Will labor migration cause the speeding up of social security reforms?
The hot debate on opening up of labor markets of “old” EU states has much more angles than in traditionally perceived. Feared by the West and most desired by the East, it seems to be of important magnitude: in the UK, there are 350 thousand legal workers from the NMS, ( Commission Report ) of which most relatively young (80% under the age of 34, 44% under the age of 24), with another 100 thousand in Ireland.
This migration, seen sometimes as a solution to many of the CEECs economic woes, is often being implicitly encouraged as contributing to the reduction of unemployment. But it may just turn out that it will create more troubles than it will bring gains – unless crucial reforms are sped up in Central and Eastern Europe.
The picture is not as beautiful as often painted – there are quite a few arguments that should lead analysts to give a closer look at the structure of this migration.
First of all, it is important who leaves. As most of the CEECs have at least partial pay-as-you-go retirement schemes, the question whether the people that do leave would be able to get a job at home may be quite important. If it is an unemployed, who receives benefit and has little prospect of finding a job at home that goes this should reduce the burden on the ones that stay. But if it is young people, people working, or potentially able to find a job in the near future that leave – this may at a point pose a threat to the sustainability of the social security systems and especially pension schemes. The outflow of (potential contributors) reduces the revenue of social security schemes – at the same time leading to an increase in the burden on the workers that remain in the country. And this burden is already relatively high, compared to total labor costs (see Figure 1).
Second, it matters in what character these people go – if the migration is temporary, but workers come back to set up there own businesses once they gather some capital – this may eventually reduce the pressures. But if they stay abroad, they will contribute to the pension schemes in there new home countries instead of the NMS, while even without taking this migration into account dependency ratios in CEECs are expected to increase substantially in the next years. Thus the burden on the ones that remain should increase even further.
In Table 1 we have the average income workers’ social security burdens. The figures, especially for the larger CEECs, are comparable to the highest EU numbers, while being relatively high compared to other emerging market countries and even the ‘cohesion’ group of EU members (Greece, Ireland, Portugal and Spain). In the former comparison, demographics may be claimed to help explain some of the difference, the demographic structure and forecasts for CEECs and cohesion states are not much different.
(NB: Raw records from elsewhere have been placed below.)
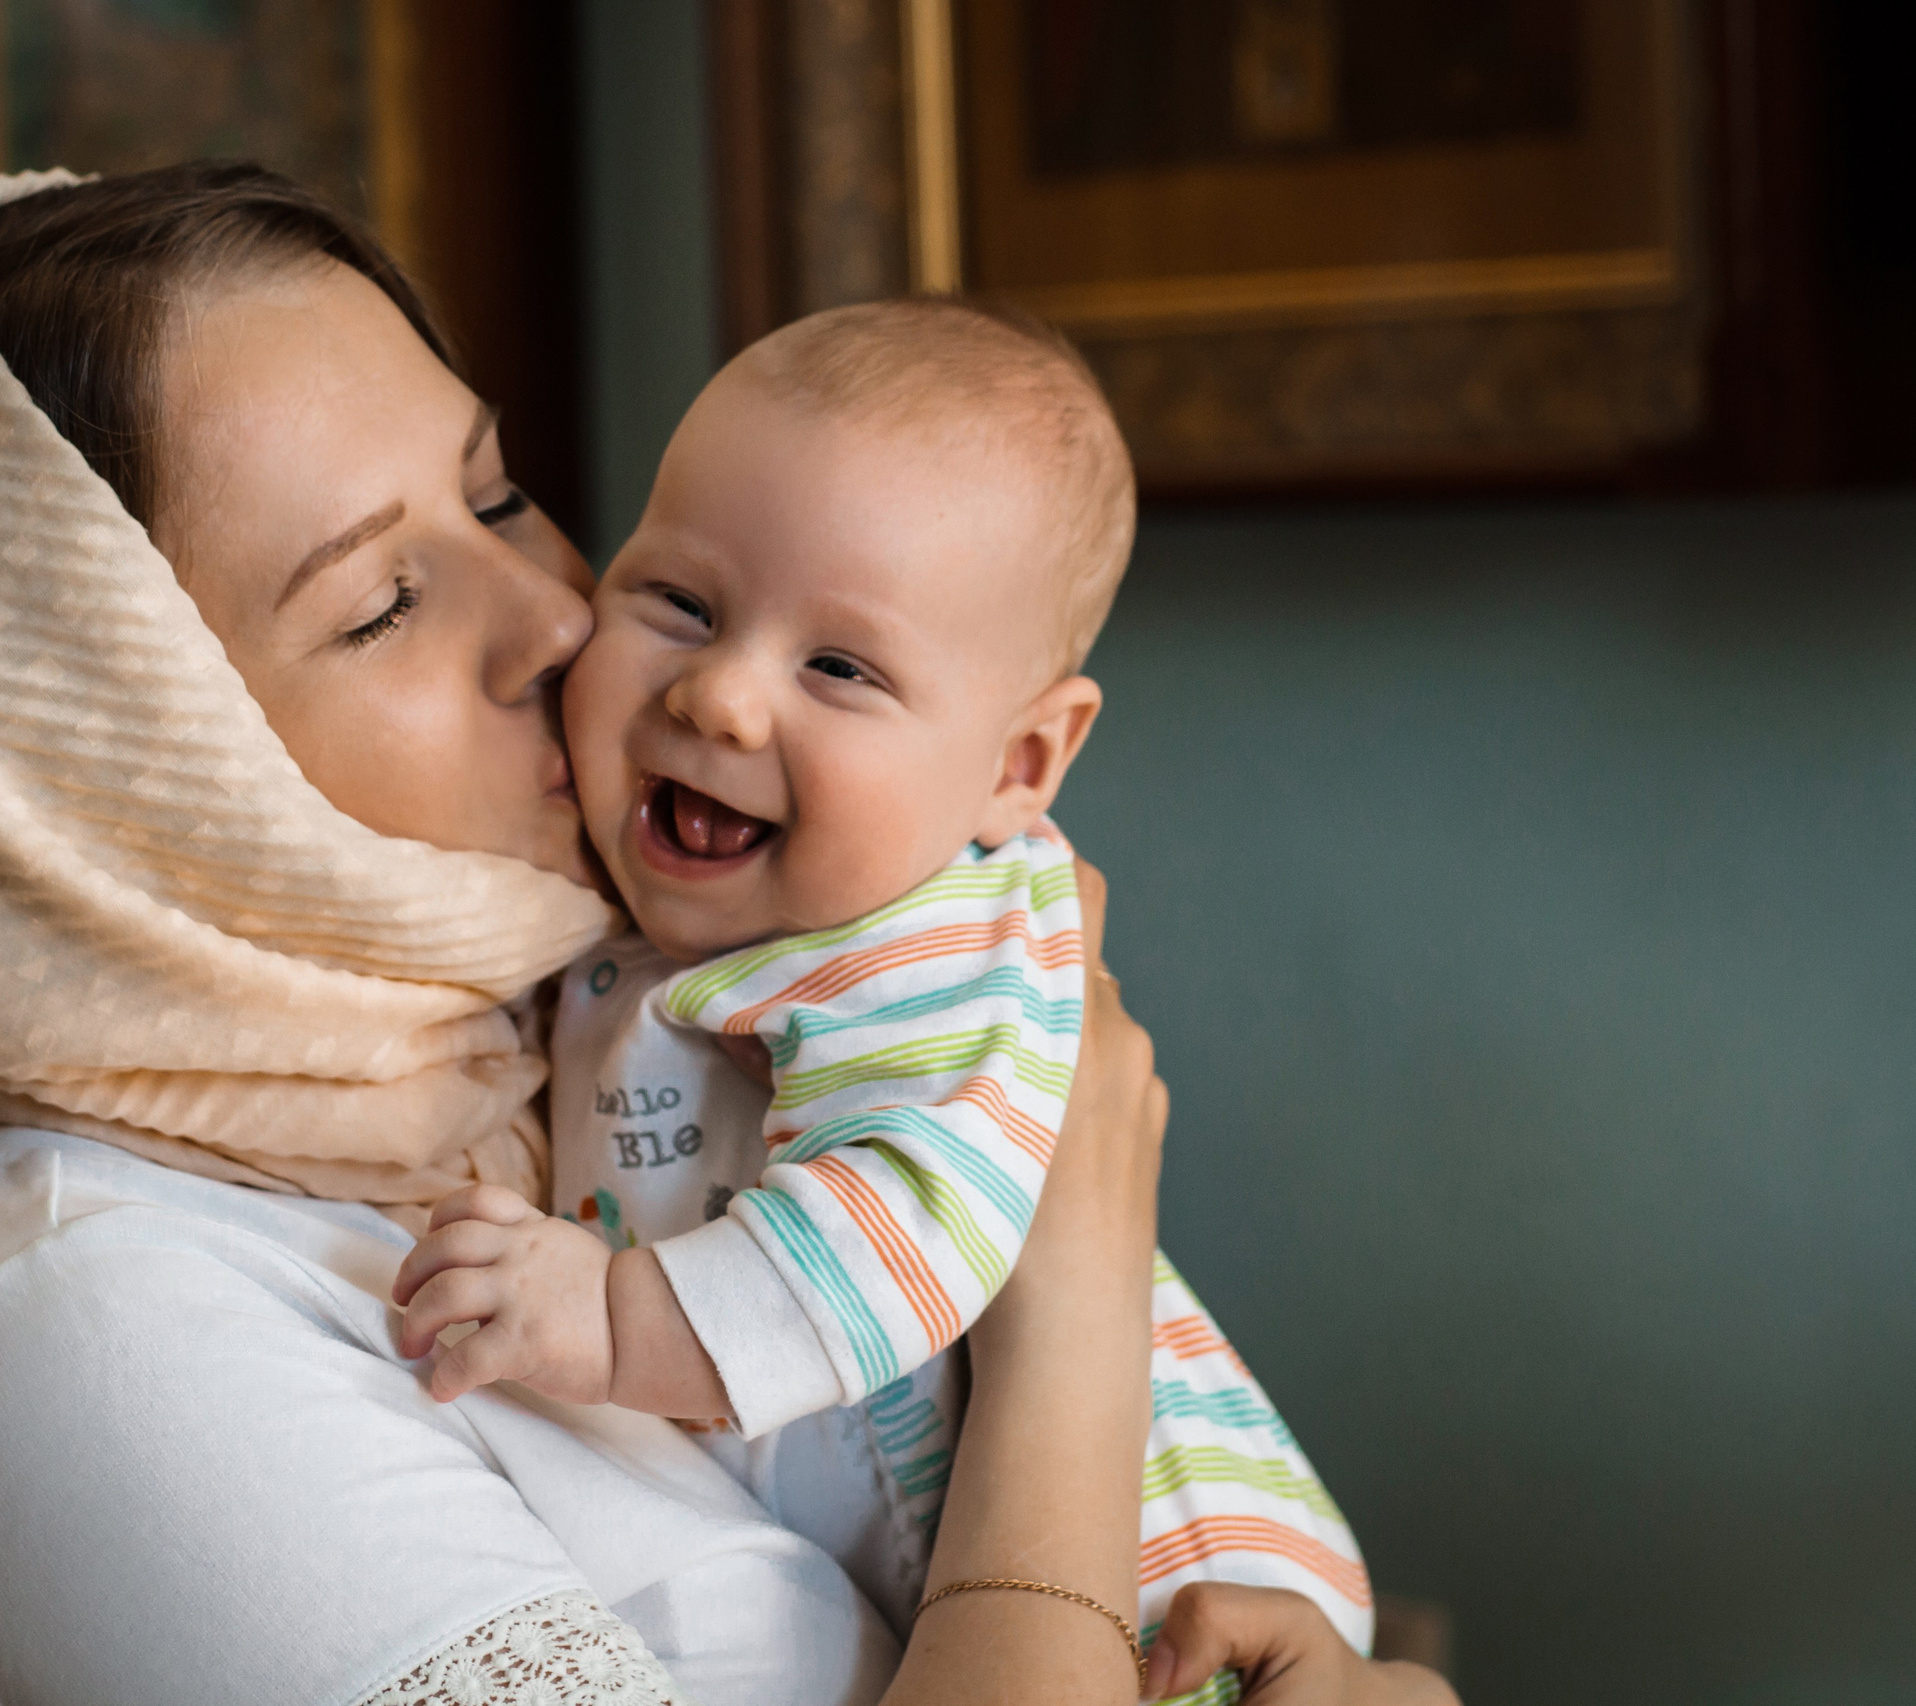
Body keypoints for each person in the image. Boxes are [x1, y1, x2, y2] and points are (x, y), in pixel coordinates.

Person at [0, 161, 1452, 1704]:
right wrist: (1065, 1308)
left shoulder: (540, 1080)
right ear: (108, 780)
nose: (563, 619)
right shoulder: (98, 1347)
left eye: (495, 498)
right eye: (382, 604)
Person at [386, 299, 1371, 1657]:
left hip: (1165, 1604)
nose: (720, 696)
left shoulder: (941, 945)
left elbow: (899, 1229)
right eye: (679, 603)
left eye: (839, 667)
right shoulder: (653, 897)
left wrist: (607, 1319)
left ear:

Figure 1: Tax wedge and total labor costs (source: OECD). New Member States (Czech Republic, Hungary, Poland and Slovakia) in red, Cohesion States in pink, developed countries in dark blue.
Table 1: Compulsory social security contributions as % of gross salary.The data is for 2005, in percentage of gross salary of a person earning 100% of the average wage. The figures are not directly comparable, as include country specific taxes, but are useful to give a picture of the burden that is borne by average workers. Source: World Bank, National Ministries' websites, www.worldwide-tax.com, Social Security Agency, OECD.
Thus if it is not (just) the demographics, then quite probably the inefficient social security systems have a strong say – fifteen years after the start of transition, despite various reform attempts, most countries have still an over-blown, and relatively costly system, inherited from the previous regime and difficult to reform because of strong interests groups.
Economists do not provide much of an argument that PAYG systems should be inferior to savings systems, and in fact with some conditions fulfilled these can be equivalent. And despite most schemes are at least intended to be self-financing it is usually up to the government to finance any deficits – but this is just another cost a taxpayer must bear.
As said, reforms are being introduced, though usually at a gradual pace, but this may prove just too slow. They include raising the retirement age, especially for women, switching away from the PAYG to two or three pillar schemes and reducing possibilities of early retirement. Yet strong groups of interests together with political populism often impede more ambitious attempts – just for example in Poland – some of the reform plans were watered down due to protests of interest groups (miners, which were given special concessions) before the last elections.
Therefore, with ‘unfavorable’ demographics and still inefficient social security systems it may just be that workers migration to the old-EU will inevitably force the reforms to speed up.